Projekttitel:Smartphone-Based Tele-Ophthalmology
Projektleiter:Dr. med. Maximilian Wintergerst
Projektverantwortlicher:Dr. med. Maximilian Wintergerst
maximilian.wintergerst@ukbonn.de
www.uni-bonn.de/neues/245-2017
Organisation/Initiative/Unternehmen:Smartphone-Based Tele-Ophthalmology
Universitäts-Augenklinik Bonn
Ernst-Abbe-Straße 2
53127 Bonn

Indien: Menschen in ärmeren Gebieten vor Erblindung bewahren

Acht Millionen Inder sind vollständig blind, 55 Millionen Inder sehbehindert – eine unvorstellbare Zahl. Hauptgrund im arbeitsfähigen Alter ist die diabetische Retinopathie, ein schleichender Prozess durch einen unbehandelten Diabetes, der aufgrund mangelhafter ärztlicher Versorgung gerade in den unterversorgten Gebieten und ländlichen Gebieten Indiens weit verbreitet ist. Dort fehlen auch Augenärzte, die eine erweiterte Netzhautuntersuchung vornehmen könnten. Denn würde eine Retinopathie frühzeitig erkannt, ließe sich die Erblindung durch einen kleinen Eingriff verhindern.

Innerhalb weniger Minuten eine Diagnose

Die Universitäts-Augenklinik Bonn hat ein Screening-Verfahren entwickelt, das mit einfachen Mitteln von Optometristen (augenärztlichem Hilfspersonal) in mobilen Screening-Camps durchgeführt werden kann: Über einen optischen Adapter für das Smartphone wird bei Betroffenen eine Ophthalmoskopie vorgenommen. Die dabei gemachten Fotos werden über das Internet an das Telemedizin-Zentrum des Sankara Eye Hospital in Bangalore gesendet.
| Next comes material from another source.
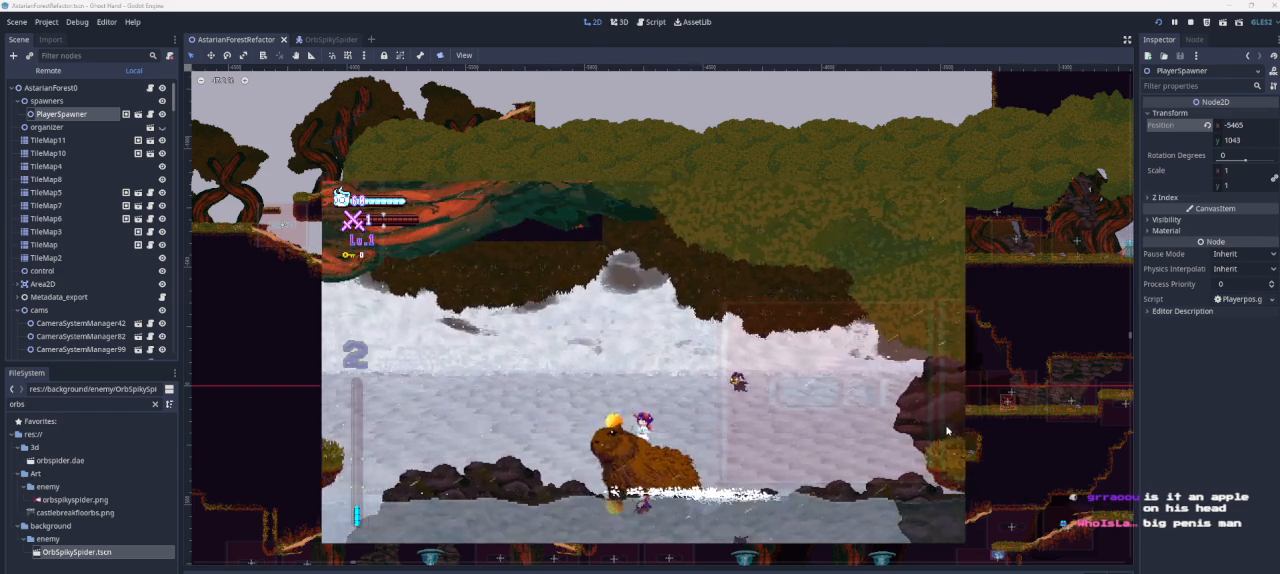
{"buttons": [], "left_stick": "center", "right_stick": "center", "events": []}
Dort stellen Augenärzte anhand der Aufnahmen innerhalb weniger Minuten eine Diagnose und leiten gegebenenfalls eine Behandlung in die Wege. Großer Vorteil: Bei der Smartphone-basierten Ophthalmoskopie müssen die Augenärzte selbst nicht vor Ort sein – und die Smartphone-Adapter sind wesentlich kostengünstiger als konventionelle Geräte.
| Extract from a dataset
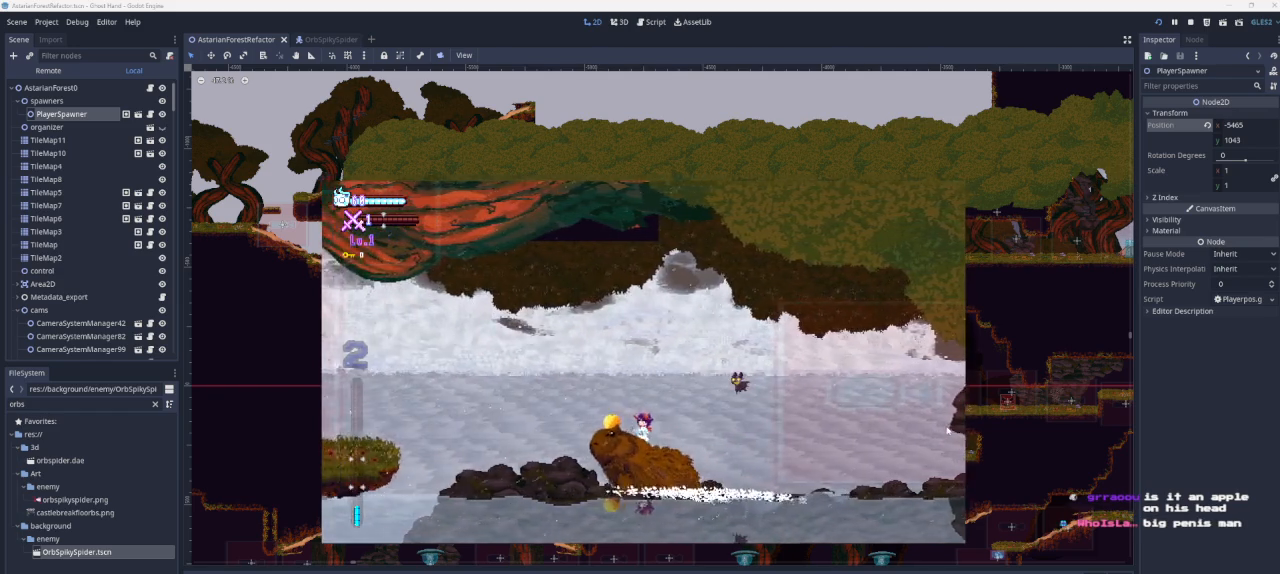
{"buttons": [], "left_stick": "center", "right_stick": "center", "events": []}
Das Team um Augenarzt Dr. Maximilian Wintergerst schult an der Universitätsklinik Bonn indische Kollegen in der Tele-Ophthalmoskopie, vor Ort in Südindien weisen sie das Hilfspersonal in die Durchführung der Untersuchung ein. Nach einer Projektlaufzeit von zwei Jahren hofft das Team, das Screening auf weitere Kliniken ausweiten zu können – der Projektpartner, die Sankara Eye Foundation, betreibt zehn spezialisierte Augenkliniken in ganz Indien. Aufgrund seiner geringen Kosten und der einfachen Durchführung mit nicht-ärztlichem Personal hat das Smartphone-basierte Screening das Potenzial, tausende von Diabetes-Patienten in Indien vor der Erblindung zu bewahren.